* Your goal *
From the entries, copy out every line in which the word "staff" is found.

Data to examine Block Start

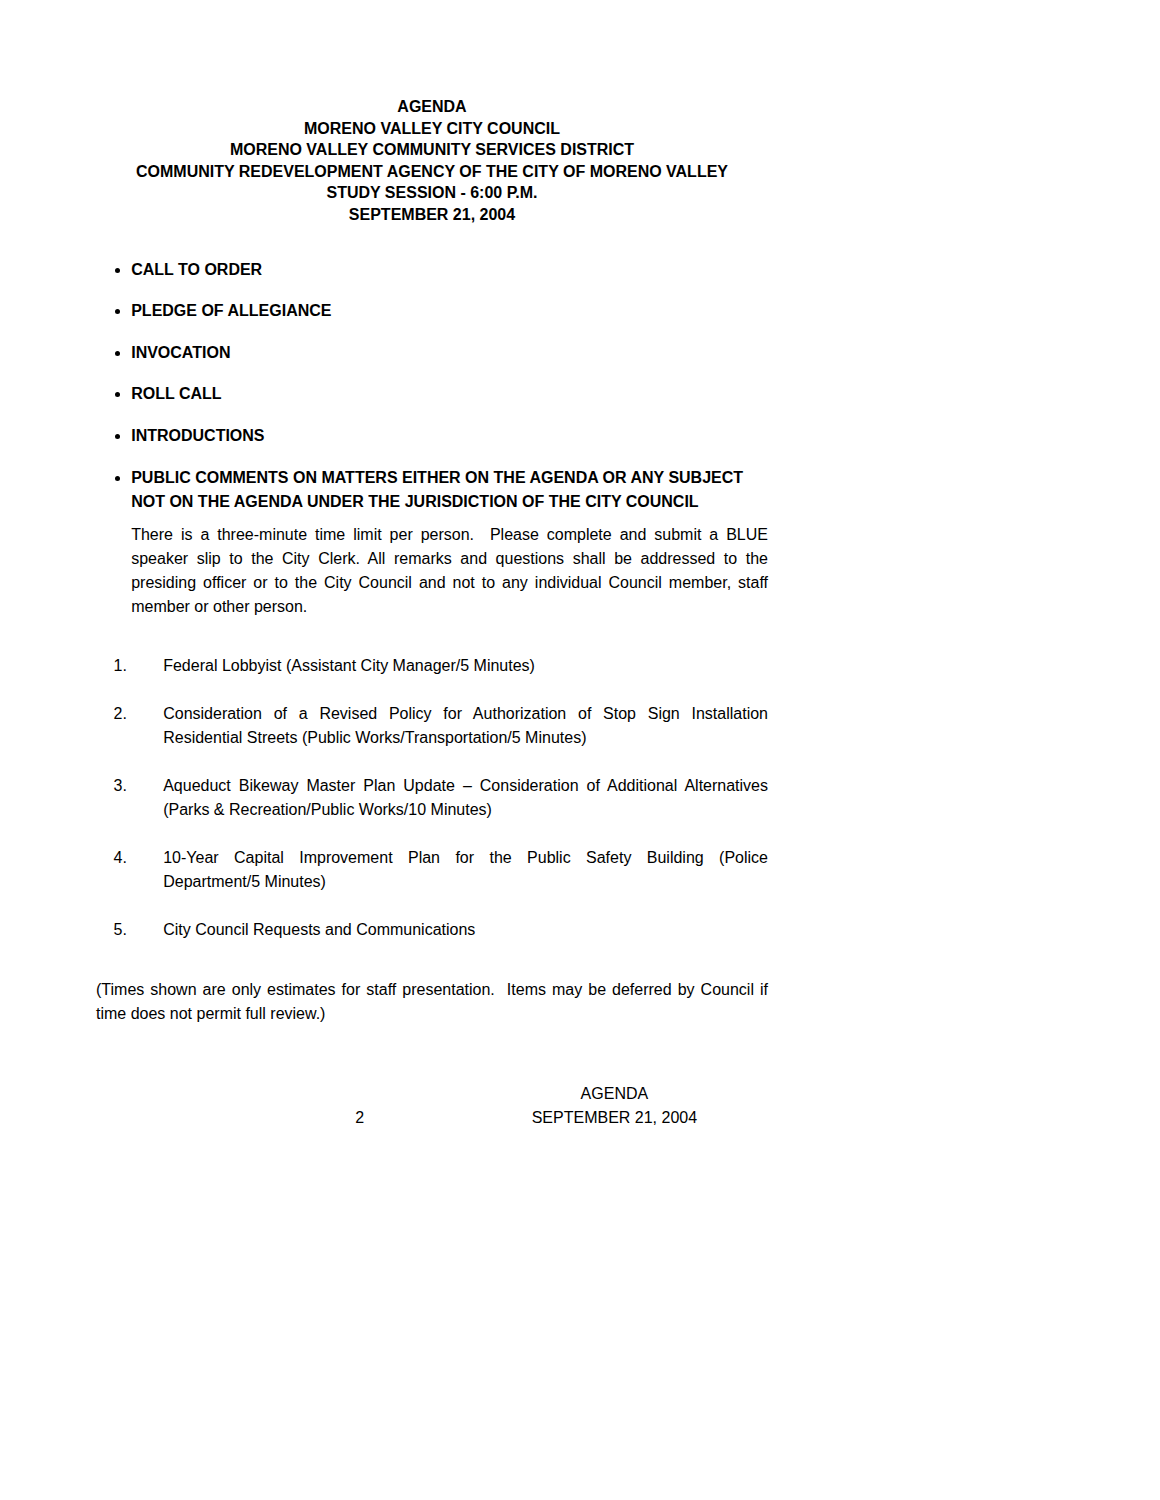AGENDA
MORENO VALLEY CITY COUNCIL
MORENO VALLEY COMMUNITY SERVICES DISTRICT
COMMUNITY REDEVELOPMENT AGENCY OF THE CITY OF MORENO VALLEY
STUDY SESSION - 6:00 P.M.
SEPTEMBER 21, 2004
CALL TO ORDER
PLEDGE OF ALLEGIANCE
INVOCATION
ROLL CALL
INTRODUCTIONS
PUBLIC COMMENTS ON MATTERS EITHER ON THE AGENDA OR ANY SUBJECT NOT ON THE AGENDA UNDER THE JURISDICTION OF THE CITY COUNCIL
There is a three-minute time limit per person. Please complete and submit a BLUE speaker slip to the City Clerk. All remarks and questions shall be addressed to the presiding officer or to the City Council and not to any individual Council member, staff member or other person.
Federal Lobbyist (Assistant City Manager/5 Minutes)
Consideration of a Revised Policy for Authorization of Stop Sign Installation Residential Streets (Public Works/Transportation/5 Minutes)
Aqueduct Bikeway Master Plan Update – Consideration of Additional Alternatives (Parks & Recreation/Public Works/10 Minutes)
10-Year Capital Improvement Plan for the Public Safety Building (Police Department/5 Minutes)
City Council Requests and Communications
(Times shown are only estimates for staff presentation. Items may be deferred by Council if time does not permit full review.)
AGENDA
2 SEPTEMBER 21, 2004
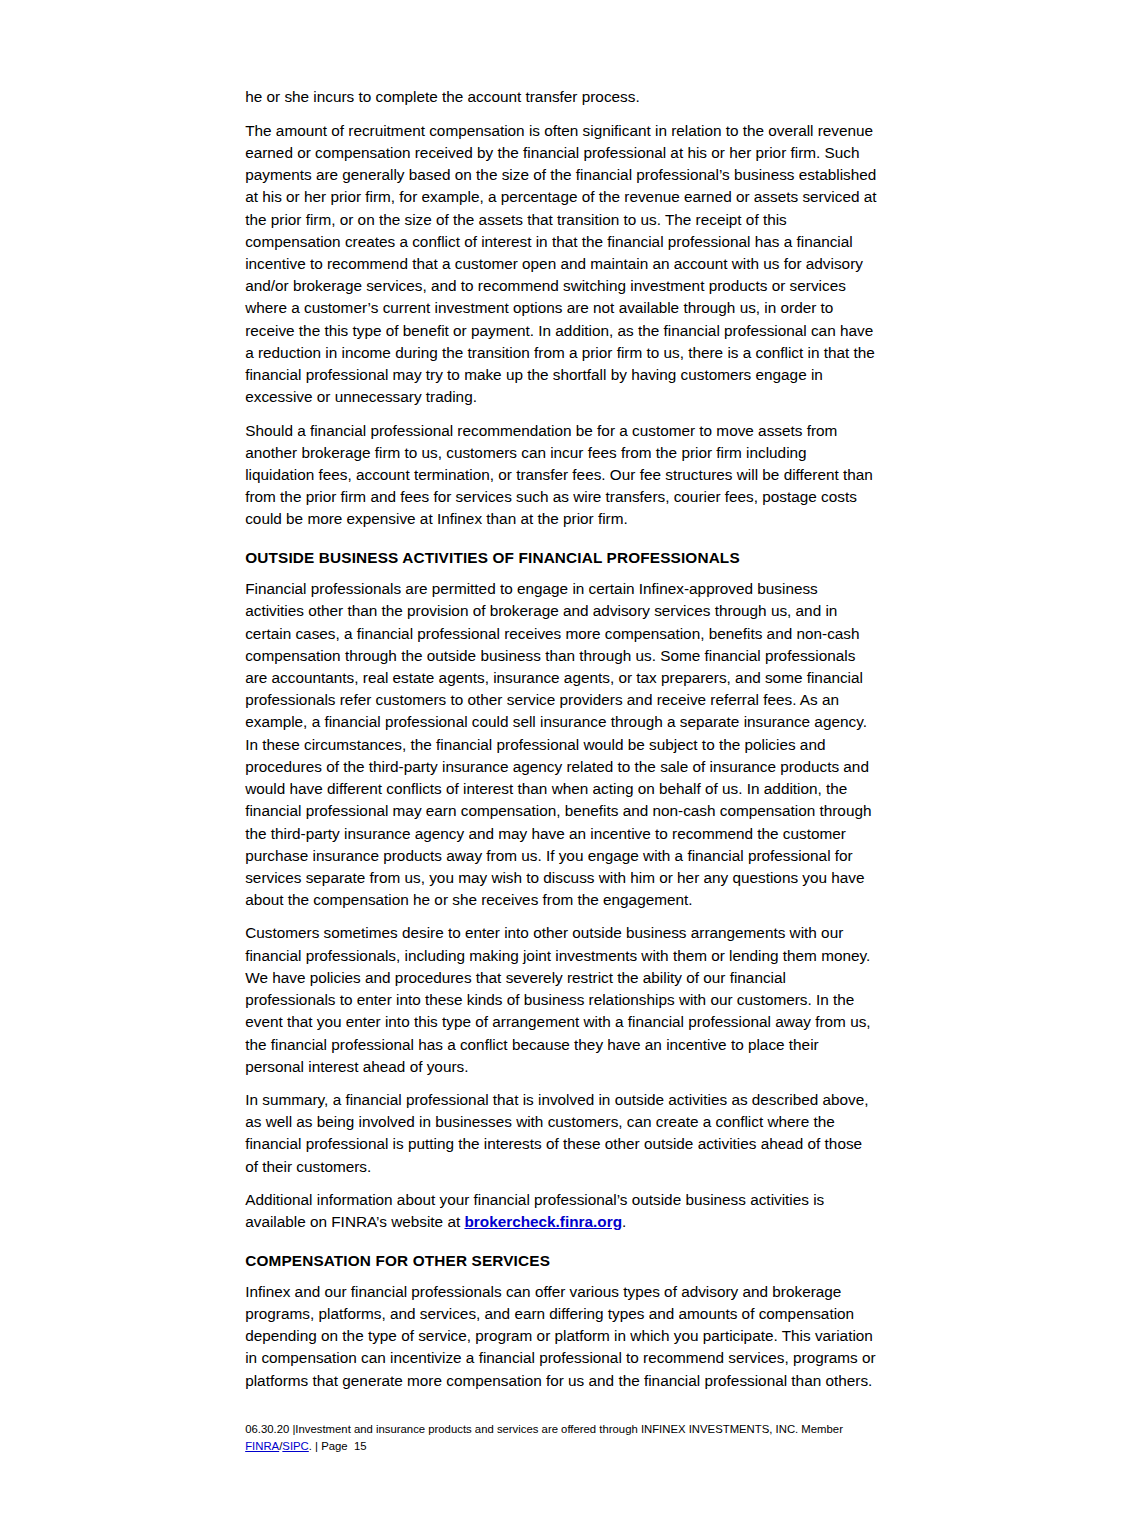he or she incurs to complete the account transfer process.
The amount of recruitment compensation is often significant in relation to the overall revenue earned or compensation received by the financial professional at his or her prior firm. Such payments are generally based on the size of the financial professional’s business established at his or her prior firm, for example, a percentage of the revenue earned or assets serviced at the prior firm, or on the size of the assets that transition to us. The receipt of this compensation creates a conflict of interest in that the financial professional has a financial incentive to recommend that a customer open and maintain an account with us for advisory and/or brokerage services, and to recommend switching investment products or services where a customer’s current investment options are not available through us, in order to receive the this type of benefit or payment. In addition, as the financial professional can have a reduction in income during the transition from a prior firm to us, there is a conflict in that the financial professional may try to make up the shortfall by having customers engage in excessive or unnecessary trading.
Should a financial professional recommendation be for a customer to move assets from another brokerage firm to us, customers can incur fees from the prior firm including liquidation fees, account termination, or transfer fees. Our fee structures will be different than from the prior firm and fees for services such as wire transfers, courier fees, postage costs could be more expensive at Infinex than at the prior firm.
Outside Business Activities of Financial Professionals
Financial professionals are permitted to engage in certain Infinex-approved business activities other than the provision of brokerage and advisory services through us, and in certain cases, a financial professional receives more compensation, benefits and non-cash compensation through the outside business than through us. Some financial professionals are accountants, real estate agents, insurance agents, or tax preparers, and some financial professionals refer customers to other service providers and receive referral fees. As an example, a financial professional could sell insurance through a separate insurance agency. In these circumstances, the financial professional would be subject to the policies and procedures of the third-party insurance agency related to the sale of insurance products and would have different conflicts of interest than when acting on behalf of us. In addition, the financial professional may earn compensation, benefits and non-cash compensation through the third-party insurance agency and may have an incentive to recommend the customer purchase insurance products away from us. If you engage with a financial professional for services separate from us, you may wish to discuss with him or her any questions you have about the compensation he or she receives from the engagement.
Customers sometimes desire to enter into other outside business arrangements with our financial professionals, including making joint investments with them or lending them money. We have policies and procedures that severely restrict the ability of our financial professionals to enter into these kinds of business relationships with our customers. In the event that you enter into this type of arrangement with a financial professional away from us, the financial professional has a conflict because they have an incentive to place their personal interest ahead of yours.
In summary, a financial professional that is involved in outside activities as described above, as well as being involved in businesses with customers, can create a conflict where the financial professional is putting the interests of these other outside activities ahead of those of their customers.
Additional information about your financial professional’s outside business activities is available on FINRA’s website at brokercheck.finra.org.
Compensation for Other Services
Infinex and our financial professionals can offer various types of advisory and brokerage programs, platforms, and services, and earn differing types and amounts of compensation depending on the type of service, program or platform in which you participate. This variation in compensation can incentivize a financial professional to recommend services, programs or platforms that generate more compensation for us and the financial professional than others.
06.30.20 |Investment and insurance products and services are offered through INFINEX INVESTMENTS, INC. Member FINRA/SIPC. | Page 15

Data to examine Block End

* Output for this exercise *
There is a three-minute time limit per person. Please complete and submit a BLUE speaker slip to the City Clerk. All remarks and questions shall be addressed to the presiding officer or to the City Council and not to any individual Council member, staff member or other person.
(Times shown are only estimates for staff presentation. Items may be deferred by Council if time does not permit full review.)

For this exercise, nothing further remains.